Two sets of Mexicans flew to Switzerland for a two-day meeting of a United Nations committee on disappeared persons. One was a delegation of government officials from the Foreign Relations Secretariat, the Attorney General’s Office and other agencies. The other consisted of two parents of the Iguala victims and members of Mexican human rights groups. The two groups probably didn’t share taxis.
La Jornada leads with Monday’s events in Geneva: “Mexico at the UN: crime and poverty must be faced.” Jornada and others focused on a quote during testimony from Juan Manuel Gómez Robledo, undersecretary for multilateral affairs and human rights in the Foreign Relations Secretariat: “Mexico recognizes without the slightest ambiguity that, despite the enormous advances that have taken place in the country in terms of human rights, we continue to face challenges that must be met.”
Few doubt that Mexican institutions are ill-equipped to deal with the disappeared. Even the number of victims is unknown. The former head of the National Human Rights Commission mentioned a figure of 24,800 last year. Interior (Gobernación) Secretary Miguel Ángel Osorio Chong says it’s more like a third of that. What’s not in dispute is that in most cases almost nothing is being done to find these people.
Nor is it clear what percentage of the missing are victims of “enforced disappearance,” an international legal category for those whose secret abduction, imprisonment or execution is carried out by the state or a political organization outside the law. That’s the jurisdiction of the UN committee meeting yesterday and today.
By treaty, international norms are in place for government responses to the problem, and the purpose of this week’s meeting is to evaluate Mexico’s compliance. The assumption is that there's not much compliance to evaluate. The hope is that the committee’s recommendations, expected on February 13, will stimulate improvement.
The normalista parents were in Geneva to ask for international help in the Iguala case, “because in our country there is no justice for the poor, only the rich.” Whether they have submitted a formal request, or are planning to, wasn’t reported. The parents and the human rights workers say they will take their case to the European Union later in the week.
La Jornada leads with Monday’s events in Geneva: “Mexico at the UN: crime and poverty must be faced.” Jornada and others focused on a quote during testimony from Juan Manuel Gómez Robledo, undersecretary for multilateral affairs and human rights in the Foreign Relations Secretariat: “Mexico recognizes without the slightest ambiguity that, despite the enormous advances that have taken place in the country in terms of human rights, we continue to face challenges that must be met.”
Few doubt that Mexican institutions are ill-equipped to deal with the disappeared. Even the number of victims is unknown. The former head of the National Human Rights Commission mentioned a figure of 24,800 last year. Interior (Gobernación) Secretary Miguel Ángel Osorio Chong says it’s more like a third of that. What’s not in dispute is that in most cases almost nothing is being done to find these people.

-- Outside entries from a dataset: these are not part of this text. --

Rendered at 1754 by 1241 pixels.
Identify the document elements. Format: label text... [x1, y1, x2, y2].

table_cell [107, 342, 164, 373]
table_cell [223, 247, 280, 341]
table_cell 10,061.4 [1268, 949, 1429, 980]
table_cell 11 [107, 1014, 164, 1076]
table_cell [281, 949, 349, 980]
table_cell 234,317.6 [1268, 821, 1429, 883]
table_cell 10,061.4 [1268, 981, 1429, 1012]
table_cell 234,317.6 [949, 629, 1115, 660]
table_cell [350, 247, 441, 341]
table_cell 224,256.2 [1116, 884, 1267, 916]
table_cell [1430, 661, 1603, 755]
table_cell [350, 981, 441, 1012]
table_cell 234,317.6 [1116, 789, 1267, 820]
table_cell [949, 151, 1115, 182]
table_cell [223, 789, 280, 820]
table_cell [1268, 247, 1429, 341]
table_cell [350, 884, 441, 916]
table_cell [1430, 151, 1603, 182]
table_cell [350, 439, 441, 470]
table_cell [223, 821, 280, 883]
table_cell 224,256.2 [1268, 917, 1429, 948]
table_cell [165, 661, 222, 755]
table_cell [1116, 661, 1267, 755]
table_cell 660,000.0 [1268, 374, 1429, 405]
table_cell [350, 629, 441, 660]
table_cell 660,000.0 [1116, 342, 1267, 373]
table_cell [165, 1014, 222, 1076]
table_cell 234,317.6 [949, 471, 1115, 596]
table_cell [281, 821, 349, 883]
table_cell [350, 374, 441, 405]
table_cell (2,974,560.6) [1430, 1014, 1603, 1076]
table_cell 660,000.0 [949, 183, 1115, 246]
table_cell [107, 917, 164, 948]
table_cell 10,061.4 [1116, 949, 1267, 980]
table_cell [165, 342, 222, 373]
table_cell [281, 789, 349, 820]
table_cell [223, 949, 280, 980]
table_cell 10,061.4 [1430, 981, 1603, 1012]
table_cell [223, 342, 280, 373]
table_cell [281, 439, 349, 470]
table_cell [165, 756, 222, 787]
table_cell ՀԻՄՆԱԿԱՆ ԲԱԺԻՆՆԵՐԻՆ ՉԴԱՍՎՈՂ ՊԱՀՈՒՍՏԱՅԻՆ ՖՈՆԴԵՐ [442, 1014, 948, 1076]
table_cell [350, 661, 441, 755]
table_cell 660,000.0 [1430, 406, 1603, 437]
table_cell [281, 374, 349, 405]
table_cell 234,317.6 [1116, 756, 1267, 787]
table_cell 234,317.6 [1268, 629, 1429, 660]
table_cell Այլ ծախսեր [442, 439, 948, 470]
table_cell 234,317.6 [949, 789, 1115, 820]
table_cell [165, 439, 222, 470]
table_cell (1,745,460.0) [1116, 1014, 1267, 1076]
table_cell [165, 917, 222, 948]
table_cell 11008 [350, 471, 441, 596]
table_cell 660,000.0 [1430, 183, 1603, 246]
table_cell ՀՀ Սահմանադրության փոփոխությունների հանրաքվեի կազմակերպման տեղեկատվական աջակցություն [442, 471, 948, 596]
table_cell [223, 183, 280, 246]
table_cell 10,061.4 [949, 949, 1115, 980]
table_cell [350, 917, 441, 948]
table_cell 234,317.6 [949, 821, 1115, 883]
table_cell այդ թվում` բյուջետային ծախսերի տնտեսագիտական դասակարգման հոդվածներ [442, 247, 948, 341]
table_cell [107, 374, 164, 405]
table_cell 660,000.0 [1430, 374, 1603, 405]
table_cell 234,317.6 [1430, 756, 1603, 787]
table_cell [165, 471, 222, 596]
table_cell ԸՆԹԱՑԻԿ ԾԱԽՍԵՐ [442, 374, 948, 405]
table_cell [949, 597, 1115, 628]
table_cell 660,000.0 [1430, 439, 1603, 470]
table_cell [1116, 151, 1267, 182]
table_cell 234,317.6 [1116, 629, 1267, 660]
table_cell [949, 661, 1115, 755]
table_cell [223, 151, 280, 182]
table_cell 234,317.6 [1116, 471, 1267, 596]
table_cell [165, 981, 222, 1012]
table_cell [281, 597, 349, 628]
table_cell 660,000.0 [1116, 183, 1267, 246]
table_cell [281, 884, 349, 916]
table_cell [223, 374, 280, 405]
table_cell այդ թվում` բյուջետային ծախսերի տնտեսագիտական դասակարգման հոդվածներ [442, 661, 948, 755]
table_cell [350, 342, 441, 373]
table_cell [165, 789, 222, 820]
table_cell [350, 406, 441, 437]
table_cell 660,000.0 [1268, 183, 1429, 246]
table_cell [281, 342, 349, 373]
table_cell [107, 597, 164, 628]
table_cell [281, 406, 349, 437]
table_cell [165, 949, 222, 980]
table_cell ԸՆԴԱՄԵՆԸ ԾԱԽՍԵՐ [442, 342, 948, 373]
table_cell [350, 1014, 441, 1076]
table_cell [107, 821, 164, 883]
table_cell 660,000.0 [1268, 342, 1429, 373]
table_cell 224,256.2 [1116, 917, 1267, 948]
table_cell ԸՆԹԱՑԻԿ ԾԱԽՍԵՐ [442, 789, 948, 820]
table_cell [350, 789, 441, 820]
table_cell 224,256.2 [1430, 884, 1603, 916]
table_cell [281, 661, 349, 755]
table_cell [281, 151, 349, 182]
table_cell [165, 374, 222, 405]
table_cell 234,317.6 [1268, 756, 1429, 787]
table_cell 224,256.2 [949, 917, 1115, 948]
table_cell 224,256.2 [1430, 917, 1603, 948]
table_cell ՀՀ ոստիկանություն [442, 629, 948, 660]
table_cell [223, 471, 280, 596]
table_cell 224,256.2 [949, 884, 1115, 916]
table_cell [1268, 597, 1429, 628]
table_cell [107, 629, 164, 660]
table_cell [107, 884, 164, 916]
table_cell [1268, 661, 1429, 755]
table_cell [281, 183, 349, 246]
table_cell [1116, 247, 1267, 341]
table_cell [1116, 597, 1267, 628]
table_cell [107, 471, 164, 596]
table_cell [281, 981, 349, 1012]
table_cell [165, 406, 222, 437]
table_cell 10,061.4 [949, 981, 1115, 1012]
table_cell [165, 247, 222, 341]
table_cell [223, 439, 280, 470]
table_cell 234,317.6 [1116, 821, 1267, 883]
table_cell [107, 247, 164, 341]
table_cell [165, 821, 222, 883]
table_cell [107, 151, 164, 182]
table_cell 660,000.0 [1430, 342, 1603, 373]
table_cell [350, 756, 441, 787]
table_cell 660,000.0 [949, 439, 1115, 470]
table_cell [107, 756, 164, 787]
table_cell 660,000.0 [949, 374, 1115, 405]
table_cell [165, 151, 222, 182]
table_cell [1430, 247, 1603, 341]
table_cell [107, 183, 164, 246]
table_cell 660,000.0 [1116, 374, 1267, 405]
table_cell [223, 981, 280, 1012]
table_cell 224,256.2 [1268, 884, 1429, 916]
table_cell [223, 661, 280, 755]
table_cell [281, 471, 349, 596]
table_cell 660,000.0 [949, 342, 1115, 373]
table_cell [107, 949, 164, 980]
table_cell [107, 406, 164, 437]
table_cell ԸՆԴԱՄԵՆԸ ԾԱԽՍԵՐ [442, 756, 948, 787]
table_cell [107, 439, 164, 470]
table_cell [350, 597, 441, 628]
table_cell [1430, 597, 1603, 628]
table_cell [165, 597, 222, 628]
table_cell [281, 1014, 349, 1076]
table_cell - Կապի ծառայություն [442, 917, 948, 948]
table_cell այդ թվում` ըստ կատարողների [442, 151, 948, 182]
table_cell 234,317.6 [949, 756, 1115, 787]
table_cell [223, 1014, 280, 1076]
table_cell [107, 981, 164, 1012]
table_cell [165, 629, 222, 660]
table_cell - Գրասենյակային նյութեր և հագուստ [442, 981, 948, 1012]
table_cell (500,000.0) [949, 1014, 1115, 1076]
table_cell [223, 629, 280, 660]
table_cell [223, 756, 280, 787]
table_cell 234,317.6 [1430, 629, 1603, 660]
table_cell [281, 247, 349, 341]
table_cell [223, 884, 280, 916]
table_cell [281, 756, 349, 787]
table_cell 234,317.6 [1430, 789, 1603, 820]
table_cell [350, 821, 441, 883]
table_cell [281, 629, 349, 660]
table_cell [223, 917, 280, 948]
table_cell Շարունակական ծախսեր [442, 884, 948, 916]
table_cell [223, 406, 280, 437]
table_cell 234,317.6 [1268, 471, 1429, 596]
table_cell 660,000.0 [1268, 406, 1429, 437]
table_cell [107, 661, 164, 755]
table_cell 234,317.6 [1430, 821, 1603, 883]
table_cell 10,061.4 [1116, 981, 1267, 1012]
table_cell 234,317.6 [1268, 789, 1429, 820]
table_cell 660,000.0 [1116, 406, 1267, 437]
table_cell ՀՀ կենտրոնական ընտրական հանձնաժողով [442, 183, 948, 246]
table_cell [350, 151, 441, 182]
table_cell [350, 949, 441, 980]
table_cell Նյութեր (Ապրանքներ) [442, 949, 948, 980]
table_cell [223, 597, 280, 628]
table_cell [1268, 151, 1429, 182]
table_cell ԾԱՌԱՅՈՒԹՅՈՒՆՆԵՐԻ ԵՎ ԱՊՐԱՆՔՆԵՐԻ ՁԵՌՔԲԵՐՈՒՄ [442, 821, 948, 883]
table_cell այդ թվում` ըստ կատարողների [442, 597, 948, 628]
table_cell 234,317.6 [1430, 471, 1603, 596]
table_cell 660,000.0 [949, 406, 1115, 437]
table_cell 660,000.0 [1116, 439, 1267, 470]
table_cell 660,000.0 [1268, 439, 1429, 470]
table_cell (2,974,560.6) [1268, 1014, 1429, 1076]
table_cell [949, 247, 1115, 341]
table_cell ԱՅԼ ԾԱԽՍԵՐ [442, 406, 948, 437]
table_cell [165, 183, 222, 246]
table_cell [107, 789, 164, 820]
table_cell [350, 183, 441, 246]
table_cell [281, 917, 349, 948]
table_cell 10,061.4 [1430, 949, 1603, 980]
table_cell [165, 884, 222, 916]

Nor is it clear what percentage of the missing are victims of “enforced disappearance,” an international legal category for those whose secret abduction, imprisonment or execution is carried out by the state or a political organization outside the law. That’s the jurisdiction of the UN committee meeting yesterday and today.

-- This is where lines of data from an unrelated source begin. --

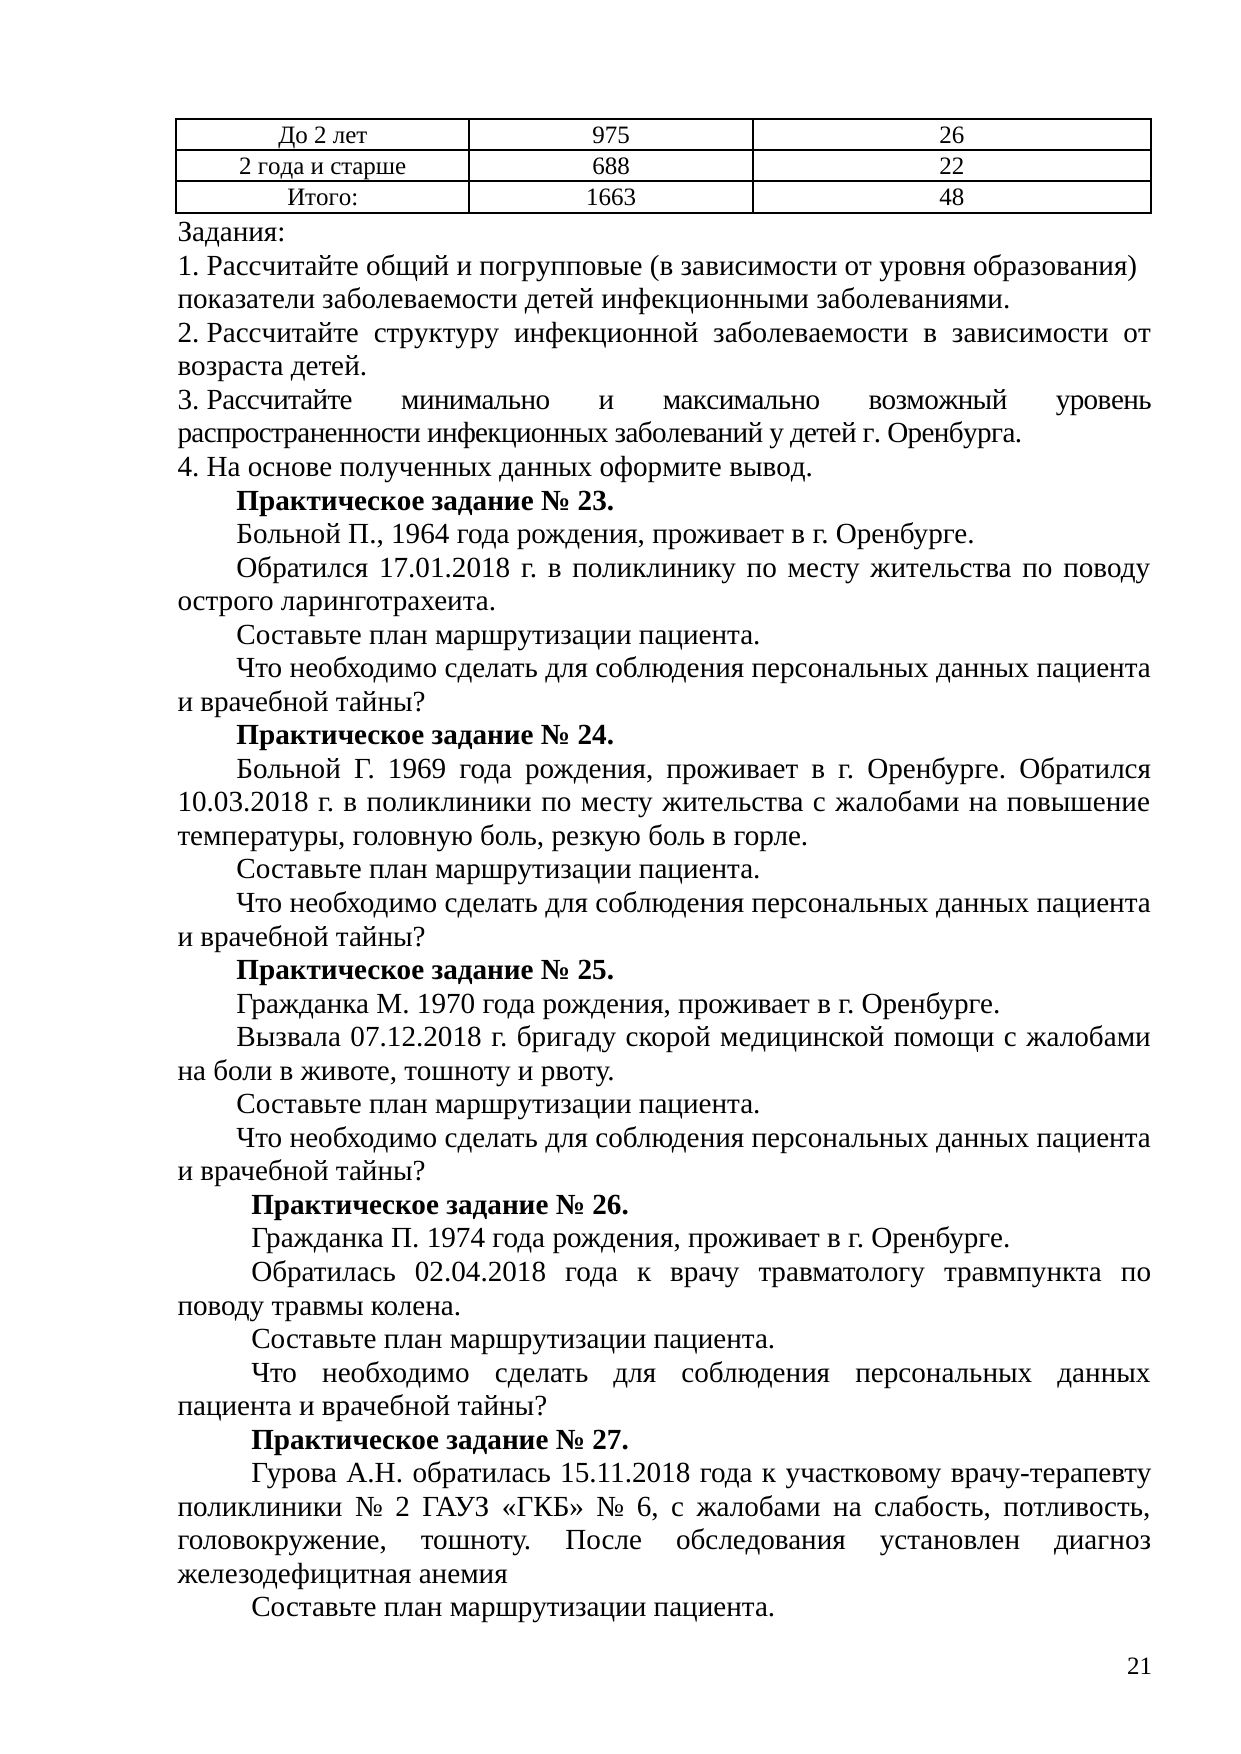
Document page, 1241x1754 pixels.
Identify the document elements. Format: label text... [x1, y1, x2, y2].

text Практическое задание № 26. [177, 1187, 1152, 1221]
text 2. Рассчитайте структуру инфекционной заболеваемости в зависимости от возраста детей. [177, 315, 1152, 382]
text Составьте план маршрутизации пациента. [177, 852, 1152, 885]
text Что необходимо сделать для соблюдения персональных данных пациента и врачебной тайны? [177, 1355, 1152, 1422]
text Гурова А.Н. обратилась 15.11.2018 года к участковому врачу-терапевту поликлиники № 2 ГАУЗ «ГКБ» № 6, с жалобами на слабость, потливость, головокружение, тошноту. После обследования установлен диагноз железодефицитная анемия [177, 1455, 1152, 1589]
text Гражданка М. 1970 года рождения, проживает в г. Оренбурге. [177, 986, 1152, 1019]
text Практическое задание № 27. [177, 1422, 1152, 1455]
text Практическое задание № 24. [177, 717, 1152, 751]
text Задания: [177, 214, 1152, 248]
text Что необходимо сделать для соблюдения персональных данных пациента и врачебной тайны? [177, 885, 1152, 952]
text Составьте план маршрутизации пациента. [177, 1321, 1152, 1355]
text Обратился 17.01.2018 г. в поликлинику по месту жительства по поводу острого ларинготрахеита. [177, 550, 1152, 617]
table_cell 26 [754, 120, 1150, 149]
text Практическое задание № 25. [177, 952, 1152, 986]
table_cell Итого: [177, 182, 468, 212]
text Составьте план маршрутизации пациента. [177, 1589, 1152, 1623]
table_cell 1663 [470, 182, 752, 212]
text Что необходимо сделать для соблюдения персональных данных пациента и врачебной тайны? [177, 1120, 1152, 1187]
text Гражданка П. 1974 года рождения, проживает в г. Оренбурге. [177, 1221, 1152, 1254]
text 4. На основе полученных данных оформите вывод. [177, 449, 1152, 483]
text Обратилась 02.04.2018 года к врачу травматологу травмпункта по поводу травмы колена. [177, 1254, 1152, 1321]
table_cell 688 [470, 151, 752, 180]
text 1. Рассчитайте общий и погрупповые (в зависимости от уровня образования) показатели заболеваемости детей инфекционными заболеваниями. [177, 248, 1152, 315]
text Составьте план маршрутизации пациента. [177, 1086, 1152, 1120]
table_cell 975 [470, 120, 752, 149]
table_cell 2 года и старше [177, 151, 468, 180]
text Больной П., 1964 года рождения, проживает в г. Оренбурге. [177, 516, 1152, 550]
text Что необходимо сделать для соблюдения персональных данных пациента и врачебной тайны? [177, 650, 1152, 717]
text Практическое задание № 23. [177, 483, 1152, 516]
text 3. Рассчитайте минимально и максимально возможный уровень распространенности инфекционных заболеваний у детей г. Оренбурга. [177, 382, 1152, 449]
table_cell 22 [754, 151, 1150, 180]
text Составьте план маршрутизации пациента. [177, 617, 1152, 650]
table_cell 48 [754, 182, 1150, 212]
table_cell До 2 лет [177, 120, 468, 149]
text Вызвала 07.12.2018 г. бригаду скорой медицинской помощи с жалобами на боли в животе, тошноту и рвоту. [177, 1019, 1152, 1086]
text Больной Г. 1969 года рождения, проживает в г. Оренбурге. Обратился 10.03.2018 г. в поликлиники по месту жительства с жалобами на повышение температуры, головную боль, резкую боль в горле. [177, 751, 1152, 852]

By treaty, international norms are in place for government responses to the problem, and the purpose of this week’s meeting is to evaluate Mexico’s compliance. The assumption is that there's not much compliance to evaluate. The hope is that the committee’s recommendations, expected on February 13, will stimulate improvement.
The normalista parents were in Geneva to ask for international help in the Iguala case, “because in our country there is no justice for the poor, only the rich.” Whether they have submitted a formal request, or are planning to, wasn’t reported. The parents and the human rights workers say they will take their case to the European Union later in the week.
THE POWER OF THE PURSE Excelsior’s lead head revisits a known phenomenon: “Organized crime has more power than city governments: PGR.” The reason they have more power is because they have more money, according to story source Jesús Murillo Karam, who runs the Attorney General's Office, or PGR. And the reason they have more money is because they sell a lot of drugs. “That gives them an economic power that competes with some states in the republic and [almost all] municipalities,” the nation’s top cop told senators from the PRI and its ally, the Green Party.
RED GOLD El Universal’s top story is the result of an investigation carried out in tandem with the Latin American version of Esquire magazine. The topic: poppy cultivation and heroin trafficking based in a five-sided swath of land spread over much of the state of Guerrero. It’s a lucrative business, which is why, as El U’s headline puts it, “10 cartels are fighting over the Poppy Pentagon.” It’s also why most of Guerrero’s municipalities are controlled by organized crime, and why the state’s murder rate is off the charts.